━━ SOURCE RECORDS
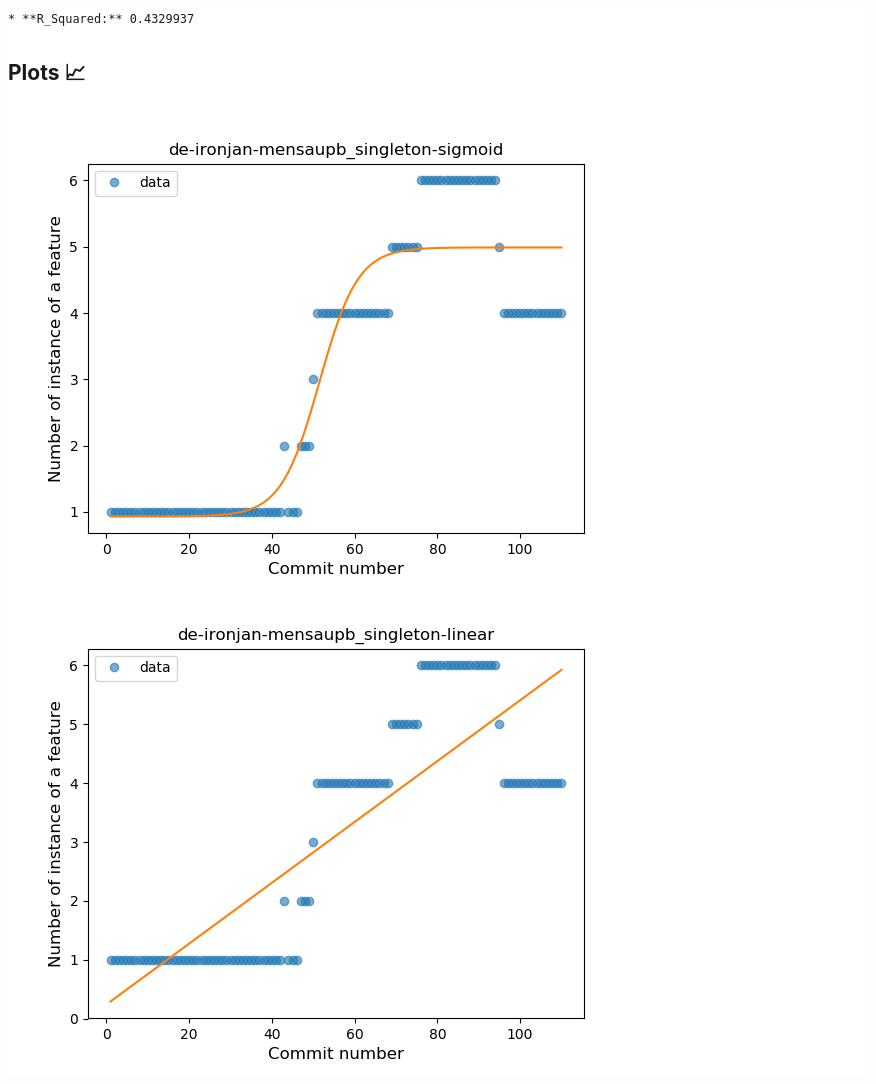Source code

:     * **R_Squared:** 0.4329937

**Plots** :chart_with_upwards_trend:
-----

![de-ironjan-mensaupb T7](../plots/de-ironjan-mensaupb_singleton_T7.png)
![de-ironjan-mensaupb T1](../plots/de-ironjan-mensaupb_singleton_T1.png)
━━━━
EXERCISE ▸ Please retype every record shown above, exactly as written, but without pictures.

TASK RESPONSE ▸
Source code

:     * **R_Squared:** 0.4329937

**Plots** :chart_with_upwards_trend:
-----

![de-ironjan-mensaupb T7](../plots/de-ironjan-mensaupb_singleton_T7.png)
![de-ironjan-mensaupb T1](../plots/de-ironjan-mensaupb_singleton_T1.png)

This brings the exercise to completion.